Layer-Specific Knowledge Distillation for Class Incremental Semantic Segmentation
Document Type
Periodical
Source
IEEE Transactions on Image Processing IEEE Trans. on Image Process. Image Processing, IEEE Transactions on. 33:1977-1989 2024
Subject
Signal Processing and Analysis
Communication, Networking and Broadcast Technologies
Computing and Processing
Semantics
Semantic segmentation
Task analysis
Predictive models
Optimization methods
Iterative methods
Heuristic algorithms
Knowledge distillation
incremental learning
semantic segmentation
Language
ISSN
1057-7149
1941-0042
Abstract
Recently, class incremental semantic segmentation (CISS) towards the practical open-world setting has attracted increasing research interest, which is mainly challenged by the well-known issue of catastrophic forgetting. Particularly, knowledge distillation (KD) techniques have been widely studied to alleviate catastrophic forgetting.

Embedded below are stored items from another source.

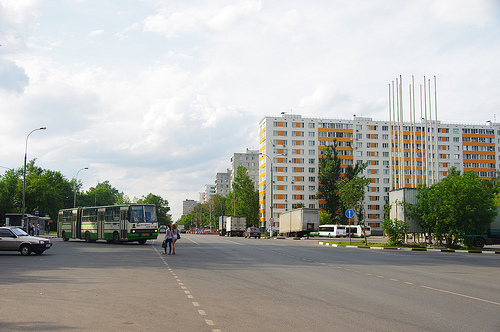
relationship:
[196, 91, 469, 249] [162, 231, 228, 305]
buildings along paved road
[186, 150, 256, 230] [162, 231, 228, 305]
trees along paved road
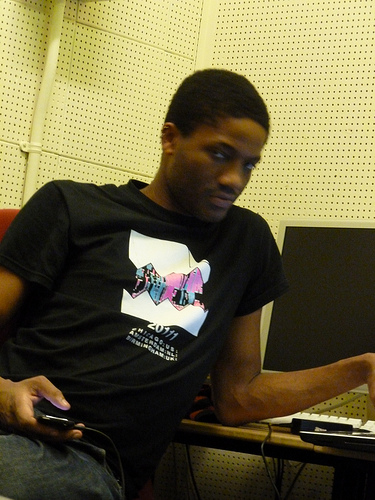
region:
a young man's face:
[158, 57, 273, 225]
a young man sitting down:
[0, 62, 284, 499]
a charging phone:
[37, 404, 82, 434]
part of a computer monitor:
[260, 207, 374, 397]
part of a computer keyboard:
[297, 407, 372, 430]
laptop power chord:
[287, 415, 356, 433]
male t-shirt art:
[114, 220, 220, 371]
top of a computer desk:
[176, 406, 369, 463]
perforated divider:
[270, 0, 368, 197]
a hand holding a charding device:
[1, 363, 118, 453]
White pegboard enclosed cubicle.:
[16, 0, 151, 162]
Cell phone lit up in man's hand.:
[22, 382, 80, 442]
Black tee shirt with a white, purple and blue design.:
[107, 224, 220, 361]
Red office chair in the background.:
[0, 198, 19, 241]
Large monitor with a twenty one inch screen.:
[258, 219, 373, 375]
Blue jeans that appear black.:
[0, 450, 126, 498]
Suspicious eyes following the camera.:
[199, 142, 270, 171]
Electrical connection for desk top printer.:
[289, 417, 355, 441]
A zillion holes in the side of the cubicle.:
[279, 22, 366, 197]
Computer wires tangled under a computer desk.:
[180, 421, 313, 498]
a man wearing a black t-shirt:
[21, 66, 291, 356]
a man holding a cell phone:
[7, 61, 274, 461]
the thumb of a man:
[31, 373, 76, 411]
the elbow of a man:
[208, 384, 252, 428]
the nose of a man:
[218, 166, 243, 191]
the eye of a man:
[206, 145, 227, 162]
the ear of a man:
[160, 122, 177, 157]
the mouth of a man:
[206, 190, 237, 210]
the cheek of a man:
[176, 160, 210, 194]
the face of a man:
[202, 122, 258, 208]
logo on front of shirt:
[113, 228, 210, 361]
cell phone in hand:
[37, 412, 71, 429]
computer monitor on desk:
[259, 217, 374, 394]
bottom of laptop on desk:
[300, 428, 373, 448]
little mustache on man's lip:
[204, 184, 242, 196]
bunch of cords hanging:
[176, 418, 310, 498]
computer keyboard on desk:
[260, 411, 374, 434]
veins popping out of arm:
[227, 380, 281, 412]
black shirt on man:
[0, 179, 290, 495]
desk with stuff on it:
[178, 420, 371, 473]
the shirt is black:
[45, 192, 261, 418]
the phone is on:
[27, 401, 106, 439]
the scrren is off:
[287, 222, 371, 372]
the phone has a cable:
[38, 407, 97, 442]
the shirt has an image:
[125, 232, 235, 368]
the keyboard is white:
[312, 410, 351, 426]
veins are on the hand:
[233, 386, 271, 415]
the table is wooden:
[239, 420, 292, 453]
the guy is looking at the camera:
[2, 122, 372, 498]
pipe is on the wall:
[13, 117, 49, 164]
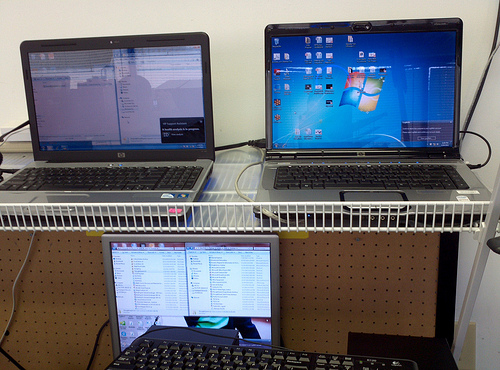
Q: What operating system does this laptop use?
A: Windows.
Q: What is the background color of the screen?
A: Blue.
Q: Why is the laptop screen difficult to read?
A: Glare.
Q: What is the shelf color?
A: White.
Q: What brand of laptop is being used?
A: Hewlett Packard.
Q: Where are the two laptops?
A: On the shelf.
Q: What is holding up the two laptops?
A: A shelf.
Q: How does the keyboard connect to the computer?
A: With a cord.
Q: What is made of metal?
A: The shelf.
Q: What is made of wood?
A: The pegboard.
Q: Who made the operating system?
A: Microsoft.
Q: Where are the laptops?
A: On a shelf.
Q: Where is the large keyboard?
A: On the bottom shelf.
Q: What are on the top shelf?
A: Two laptops.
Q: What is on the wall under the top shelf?
A: Brown peg board.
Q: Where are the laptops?
A: On shelves.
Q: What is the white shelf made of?
A: Metal.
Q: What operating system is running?
A: Windows.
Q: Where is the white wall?
A: Behind the shelf.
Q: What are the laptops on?
A: Racks.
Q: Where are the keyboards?
A: On the laptops.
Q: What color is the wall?
A: White.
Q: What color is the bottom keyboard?
A: Black.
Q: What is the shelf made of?
A: Wire.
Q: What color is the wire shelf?
A: White.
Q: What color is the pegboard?
A: Brown.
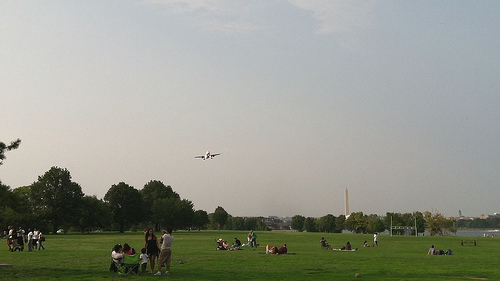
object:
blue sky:
[0, 0, 499, 217]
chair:
[119, 252, 141, 276]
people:
[153, 228, 173, 277]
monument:
[344, 187, 350, 220]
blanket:
[329, 247, 356, 252]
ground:
[0, 229, 499, 281]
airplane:
[192, 150, 222, 161]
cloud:
[0, 0, 499, 219]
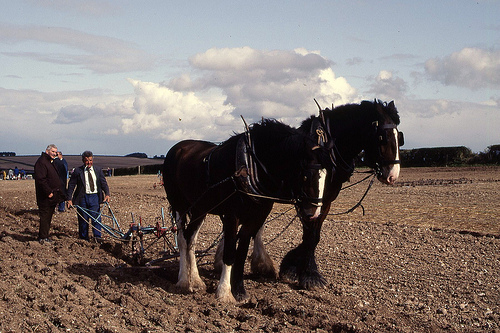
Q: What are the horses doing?
A: Plowing.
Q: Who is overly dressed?
A: The farmer.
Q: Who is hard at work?
A: Clydesdales.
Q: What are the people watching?
A: The plowing.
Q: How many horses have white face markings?
A: Two.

Despite the promising performance, existing KD-based methods generally use the same distillation schemes for different intermediate layers to transfer old knowledge, while employing manually tuned and fixed trade-off weights to control the effect of KD. These KD-based methods take no consideration of feature characteristics from different intermediate layers, limiting the effectiveness of KD for CISS. In this paper, we propose a layer-specific knowledge distillation (LSKD) method to assign appropriate knowledge schemes and weights for various intermediate layers by considering feature characteristics, aiming to further explore the potential of KD in improving the performance of CISS. Specifically, we present a mask-guided distillation (MD) to alleviate the background shift on semantic features, which performs distillation by masking the features affected by the background. Furthermore, a mask-guided context distillation (MCD) is presented to explore global context information lying in high-level semantic features. Based on them, our LSKD assigns different distillation schemes according to feature characteristics. To adjust the effect of layer-specific distillation adaptively, LSKD introduces a regularized gradient equilibrium method to learn dynamic trade-off weights. Additionally, our LSKD makes an attempt to simultaneously learn distillation schemes and trade-off weights of different layers by developing a bi-level optimization method. Extensive experiments on widely used Pascal VOC 12 and ADE20K show our LSKD clearly outperforms its counterparts while achieving state-of-the-art results.